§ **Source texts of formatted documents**
= = =

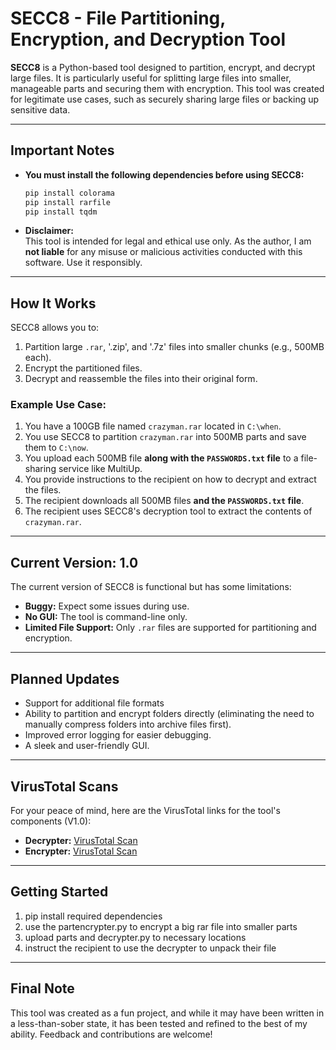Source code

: # SECC8 - File Partitioning, Encryption, and Decryption Tool

**SECC8** is a Python-based tool designed to partition, encrypt, and decrypt large files. It is particularly useful for splitting large files into smaller, manageable parts and securing them with encryption. This tool was created for legitimate use cases, such as securely sharing large files or backing up sensitive data.

---

## **Important Notes**
- **You must install the following dependencies before using SECC8:**
  ```bash
  pip install colorama
  pip install rarfile
  pip install tqdm
  ```

- **Disclaimer:**  
  This tool is intended for legal and ethical use only. As the author, I am **not liable** for any misuse or malicious activities conducted with this software. Use it responsibly.

---

## **How It Works**
SECC8 allows you to:
1. Partition large `.rar`, '.zip', and '.7z' files into smaller chunks (e.g., 500MB each).
2. Encrypt the partitioned files.
3. Decrypt and reassemble the files into their original form.

### Example Use Case:
1. You have a 100GB file named `crazyman.rar` located in `C:\when`.
2. You use SECC8 to partition `crazyman.rar` into 500MB parts and save them to `C:\now`.
3. You upload each 500MB file **along with the `PASSWORDS.txt` file** to a file-sharing service like MultiUp.
4. You provide instructions to the recipient on how to decrypt and extract the files.
5. The recipient downloads all 500MB files **and the `PASSWORDS.txt` file**.
6. The recipient uses SECC8's decryption tool to extract the contents of `crazyman.rar`.

---

## **Current Version: 1.0**
The current version of SECC8 is functional but has some limitations:
- **Buggy:** Expect some issues during use.
- **No GUI:** The tool is command-line only.
- **Limited File Support:** Only `.rar` files are supported for partitioning and encryption.

---

## **Planned Updates**
- Support for additional file formats
- Ability to partition and encrypt folders directly (eliminating the need to manually compress folders into archive files first).
- Improved error logging for easier debugging.
- A sleek and user-friendly GUI.

---

## **VirusTotal Scans**
For your peace of mind, here are the VirusTotal links for the tool's components (V1.0):
- **Decrypter:** [VirusTotal Scan](https://www.virustotal.com/gui/file/743c43db4e878466fe080092e1480e593f0f72b74be707fe4d1cd4faa064cec5)
- **Encrypter:** [VirusTotal Scan](https://www.virustotal.com/gui/file/b254baa4d0c8a431774944a1f1b8d363a6b0961a35597864b0d73b5b94175491)

---

## **Getting Started**
1. pip install required dependencies
2. use the partencrypter.py to encrypt a big rar file into smaller parts
3. upload parts and decrypter.py to necessary locations
4. instruct the recipient to use the decrypter to unpack their file

---

## **Final Note**
This tool was created as a fun project, and while it may have been written in a less-than-sober state, it has been tested and refined to the best of my ability. Feedback and contributions are welcome!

= = =

§ **Instructions to follow**
Reproduce, word for word and in full, only the lines above that start at the line with "2. Encrypt the partitioned files." and run through the line with "## **Planned Updates**", both ends included.

§ **Task result**
2. Encrypt the partitioned files.
3. Decrypt and reassemble the files into their original form.

### Example Use Case:
1. You have a 100GB file named `crazyman.rar` located in `C:\when`.
2. You use SECC8 to partition `crazyman.rar` into 500MB parts and save them to `C:\now`.
3. You upload each 500MB file **along with the `PASSWORDS.txt` file** to a file-sharing service like MultiUp.
4. You provide instructions to the recipient on how to decrypt and extract the files.
5. The recipient downloads all 500MB files **and the `PASSWORDS.txt` file**.
6. The recipient uses SECC8's decryption tool to extract the contents of `crazyman.rar`.

---

## **Current Version: 1.0**
The current version of SECC8 is functional but has some limitations:
- **Buggy:** Expect some issues during use.
- **No GUI:** The tool is command-line only.
- **Limited File Support:** Only `.rar` files are supported for partitioning and encryption.

---

## **Planned Updates**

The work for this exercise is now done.